= Multimedia computer =

Computer optimized for multimedia performance

A multimedia computer is a computer that is optimized for multimedia performance.

Early home computers lacked the power and storage necessary for true multimedia. The games for these systems, along with the demo scene, were able to achieve high sophistication and technical polish using only simple, blocky graphics and digitally generated sound.

The Amiga 1000 from Commodore International has been called the first multimedia computer. Its groundbreaking animation, graphics and sound technologies enabled multimedia content to flourish. Famous demos such as the Boing Ball and Juggler showed off the Amiga's abilities. Later the Atari ST series and Apple Macintosh II extended the concept; the Atari integrated a MIDI port and was the first computer under US$1000 to have 1 megabyte of RAM, which is a realistic minimum for multimedia content, and the Macintosh was the first computer able to display true photorealistic graphics as well as integrating a CD-ROM drive, whose high capacity was essential for delivering multimedia content in the pre-Internet era.

While the Commodore machines had the hardware to present multimedia of the kinds listed above, they lacked a way to create it easily. One of the earliest authoring systems on the market for creating and deploying multimedia content can be found in the archives of the Smithsonian Institution and is called VirtualVideo. It consisted of a standard PC with an added digital imaging board, an added digital audio capture board (that was sold as a phone answering device), and the DOS authoring software, VirtualVideo Producer. The system stored content on a local hard drive, but could use networked computer storage as well. The name for the software was used because at the time, the mid-1980s, the term multimedia was used to describe slide shows with sound. This software was later sold as Tempra, and in 1993 was included with Tay Vaugh's first edition of Multimedia: Making It Work.

Multimedia capabilities were not common on IBM PC compatibles until the advent of Windows 3.0 and the MPC standards in the early 1990s. The original PCs were devised as "serious" business machines and colorful graphics and powerful sound abilities weren't a priority. The few games available suffered from slow video hardware, PC speaker sound and limited color palette when compared to its contemporaries. But as PCs penetrated the home market in the late 1980s, a thriving industry arose to equip PCs to take advantage of the latest sound, graphics and animation technologies. Creative's SoundBlaster series of sound cards, as well as video cards from ATI, Nvidia and Matrox, soon became standard equipment for most PCs sold.

As of 2021, most PCs have good multimedia features. They have dual or more core CPUs clocked at 2.0 GHz or faster, at least 4 GB of RAM and an integrated graphics processing unit.
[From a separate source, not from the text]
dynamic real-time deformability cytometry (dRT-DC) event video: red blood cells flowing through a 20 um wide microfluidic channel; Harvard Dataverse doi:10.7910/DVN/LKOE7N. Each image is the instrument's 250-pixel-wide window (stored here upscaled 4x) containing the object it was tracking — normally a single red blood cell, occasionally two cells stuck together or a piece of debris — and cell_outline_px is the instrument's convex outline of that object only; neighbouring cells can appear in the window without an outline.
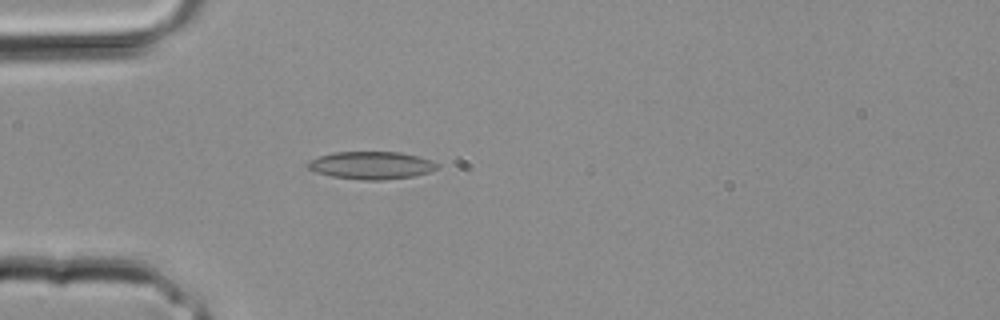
{"species": "common noctule bat (a hibernating species)", "species_latin": "Nyctalus noctula", "temperature_condition": "room temperature", "stored_images_in_passage": 3, "camera_frame_rate_fps": 3000, "um_per_image_px": 0.085, "animal": {"sex": "male", "body_mass_g": 20.4}, "frame": {"image": 1, "passage_image": 2, "time_ms": 0.333, "image_size_px": [1000, 320], "cell_outline_px": [[440, 168], [416, 176], [384, 180], [360, 180], [332, 176], [316, 172], [308, 168], [304, 164], [308, 160], [332, 152], [400, 152], [420, 156], [432, 160], [440, 164]], "centroid_in_image_um": [31.59, 14.05], "position_along_channel_um": 53.4, "area_um2": 21.21}}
Popular graphics cards include Nvidia GeForce or AMD Radeon. The Intel Core and AMD Ryzen platforms, and Microsoft Windows 10 and Windows 11 are some of today's products that excel at multimedia computing.

More recently, high-performance devices have become more compact, and multimedia computer capabilities are found in mobile devices such as the Apple iPhone and many Android phones, featuring DVD-like video quality, multi-megapixel cameras, music and video players, and internet call (VoIP) functionality.